Ants get around by a combination of pheromones (chemical signals) and a special internal sensory system that functions almost like a natural pedometer for them (in that—if I’m remembering this correctly—it essentially “unwinds” when an ant takes steps in one direction, and them “rewinds” when they take steps in the opposite, so in this way worker ants can essentially sense whether they are moving the correct direction with regards to their original path or not, and then in combination with pheromone “breadcrumb trails” can almost always retrace their exact steps back to the colony like clockwork). Of course, there are many ways these navigation systems can be thrown off, like a human moving an ant some distance from its original path, or cutting off one joint of each of their legs so that their internal “pedometer” system will register too few steps (this is how the system was originally experimentally observed; some ants had their legs shortened, and others artificially lengthened, and it would cause them to either stop short of the colony or walk too far very consistently. Not the nicest of experiments if you’re someone who feels bad for ants, but it did provide some valuable insights).

So to answer your question, no, if you were to move the ant far enough off course, it would not be able to find its colony again, or at least would have great difficulty in doing so most likely.

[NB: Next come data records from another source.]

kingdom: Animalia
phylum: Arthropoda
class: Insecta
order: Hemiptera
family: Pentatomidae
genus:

And ants definitely do not join other colonies. Ants are an example of a eusocial organism, meaning essentially that they live as a group of closely-related individuals that function as a cohesive collective, with only select members of the collective having reproductive privileges (the queen and the male drones), and the rest being strictly non-reproductive. It’s a social structure seen in ants, bees, wasps (although not all species of any of these), termites, some beetles, some marine shrimp, and (possibly most bizarrely) naked mole rats and another species of mole rat (the only known eusocial vertebrates), and probably others. Eusocial organism colonies are all the children of (usually) a single reproductive female “queen” and a small number of reproductive males (which in eusocial insects tend to be short-lived and literally exist solely to fertilize eggs and produce workers, as well as also being children of the queen themselves) and therefore are all genetically very close and almost act like the cells of a single “superorganism” more than individuals, as the workers can’t reproduce and have literally no other reason for existing except serving their colony’s needs. A worker ant can’t join another colony any more than one of your white blood cells could be put into another person’s body without being rejected and destroyed by the other person’s immune system; ant colonies are a packaged deal, and all other colonies are seen as competitors for the same resources that need to be destroyed on contact.